**Partes del ejercicio:**
1 > Responde brevemente estas preguntas a partir del extracto:
(a) ¿Qué ruta de archivo se asigna a file_path?
(b) ¿Qué dos columnas forman X?
(c) ¿Qué valor recibe test_size en la división de los datos?
2 > Indica si cada afirmación coincide con el extracto y cita las palabras que lo deciden:
(a) La división de los datos emplea una semilla aleatoria de 42.
(b) La columna 'diagnosis' se transforma con un LabelEncoder.
(c) El modelo que se entrena es un árbol de decisión.

**Extracto de la página:**
In [None]:
import pandas as pd
import matplotlib.pyplot as plt
import numpy as np
from sklearn.model_selection import train_test_split
from sklearn.linear_model import LogisticRegression
from sklearn.preprocessing import LabelEncoder
from sklearn.metrics import accuracy_score, confusion_matrix, roc_auc_score

file_path = './data.csv'
data = pd.read_csv(file_path)

label_encoder = LabelEncoder()
data['diagnosis'] = label_encoder.fit_transform(data['diagnosis'])

X = data[['radius_mean', 'texture_mean']]
y = data['diagnosis']

X_train, X_test, y_train, y_test = train_test_split(X, y, test_size=0.2, random_state=42)

model = LogisticRegression()
model.fit(X_train, y_train)

Datos almacenados:
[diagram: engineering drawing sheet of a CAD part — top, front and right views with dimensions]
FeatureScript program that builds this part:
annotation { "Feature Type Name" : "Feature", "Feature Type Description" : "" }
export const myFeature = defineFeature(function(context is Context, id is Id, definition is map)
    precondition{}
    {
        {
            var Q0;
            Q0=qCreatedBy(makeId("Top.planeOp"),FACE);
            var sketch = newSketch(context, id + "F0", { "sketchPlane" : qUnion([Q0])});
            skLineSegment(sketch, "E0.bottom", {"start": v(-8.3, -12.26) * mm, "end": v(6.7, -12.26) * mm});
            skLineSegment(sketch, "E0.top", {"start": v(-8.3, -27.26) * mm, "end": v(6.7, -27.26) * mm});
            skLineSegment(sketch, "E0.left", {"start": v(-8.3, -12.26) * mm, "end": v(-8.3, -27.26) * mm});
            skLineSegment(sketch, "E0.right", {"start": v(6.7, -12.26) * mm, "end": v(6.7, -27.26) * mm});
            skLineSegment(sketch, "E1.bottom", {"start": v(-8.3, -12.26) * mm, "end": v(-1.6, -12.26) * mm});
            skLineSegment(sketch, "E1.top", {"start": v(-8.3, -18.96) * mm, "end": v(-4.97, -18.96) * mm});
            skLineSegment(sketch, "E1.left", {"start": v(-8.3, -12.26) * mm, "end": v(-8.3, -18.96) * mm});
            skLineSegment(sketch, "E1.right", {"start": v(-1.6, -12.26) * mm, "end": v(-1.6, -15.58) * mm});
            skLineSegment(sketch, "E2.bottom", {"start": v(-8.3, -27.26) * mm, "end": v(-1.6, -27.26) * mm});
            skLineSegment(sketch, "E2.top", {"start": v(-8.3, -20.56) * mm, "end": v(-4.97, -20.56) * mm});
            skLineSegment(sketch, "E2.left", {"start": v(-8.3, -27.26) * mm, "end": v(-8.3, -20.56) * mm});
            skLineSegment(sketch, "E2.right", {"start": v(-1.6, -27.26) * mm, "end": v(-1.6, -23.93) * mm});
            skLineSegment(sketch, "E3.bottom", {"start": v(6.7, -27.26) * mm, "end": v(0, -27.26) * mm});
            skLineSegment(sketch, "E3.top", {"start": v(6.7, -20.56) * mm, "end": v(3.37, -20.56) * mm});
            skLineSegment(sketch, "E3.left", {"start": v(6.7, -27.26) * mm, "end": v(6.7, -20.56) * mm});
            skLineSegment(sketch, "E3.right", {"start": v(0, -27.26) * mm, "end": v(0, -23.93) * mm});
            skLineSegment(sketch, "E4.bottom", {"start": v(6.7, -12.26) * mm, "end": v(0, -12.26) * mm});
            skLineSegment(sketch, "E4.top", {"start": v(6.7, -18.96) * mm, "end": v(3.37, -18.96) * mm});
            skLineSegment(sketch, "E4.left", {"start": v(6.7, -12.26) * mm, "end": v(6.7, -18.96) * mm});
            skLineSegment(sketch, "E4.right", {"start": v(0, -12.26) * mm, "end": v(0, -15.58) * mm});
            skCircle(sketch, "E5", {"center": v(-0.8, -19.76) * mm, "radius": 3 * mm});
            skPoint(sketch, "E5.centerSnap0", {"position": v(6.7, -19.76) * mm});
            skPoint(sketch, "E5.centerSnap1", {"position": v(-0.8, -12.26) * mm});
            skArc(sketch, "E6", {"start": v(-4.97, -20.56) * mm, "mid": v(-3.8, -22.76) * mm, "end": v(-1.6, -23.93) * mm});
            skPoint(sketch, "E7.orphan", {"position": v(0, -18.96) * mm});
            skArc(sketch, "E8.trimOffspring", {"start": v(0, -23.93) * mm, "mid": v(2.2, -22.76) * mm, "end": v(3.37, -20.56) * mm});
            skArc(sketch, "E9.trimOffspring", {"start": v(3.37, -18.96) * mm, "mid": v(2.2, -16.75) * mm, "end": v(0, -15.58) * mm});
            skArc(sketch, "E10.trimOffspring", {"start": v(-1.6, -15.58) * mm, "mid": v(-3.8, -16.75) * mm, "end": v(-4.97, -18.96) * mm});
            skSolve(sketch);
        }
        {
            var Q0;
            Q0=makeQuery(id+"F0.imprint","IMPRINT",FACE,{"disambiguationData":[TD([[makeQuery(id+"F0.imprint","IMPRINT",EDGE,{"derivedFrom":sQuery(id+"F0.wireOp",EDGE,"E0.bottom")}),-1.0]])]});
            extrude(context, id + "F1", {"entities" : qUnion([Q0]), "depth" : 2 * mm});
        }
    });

**Respuestas del ejercicio:**
1 >
(a) './data.csv'
(b) 'radius_mean' y 'texture_mean'
(c) 0.2

2 >
(a) Sí: "random_state=42"
(b) Sí: "data['diagnosis'] = label_encoder.fit_transform(data['diagnosis'])"
(c) No: "model = LogisticRegression()"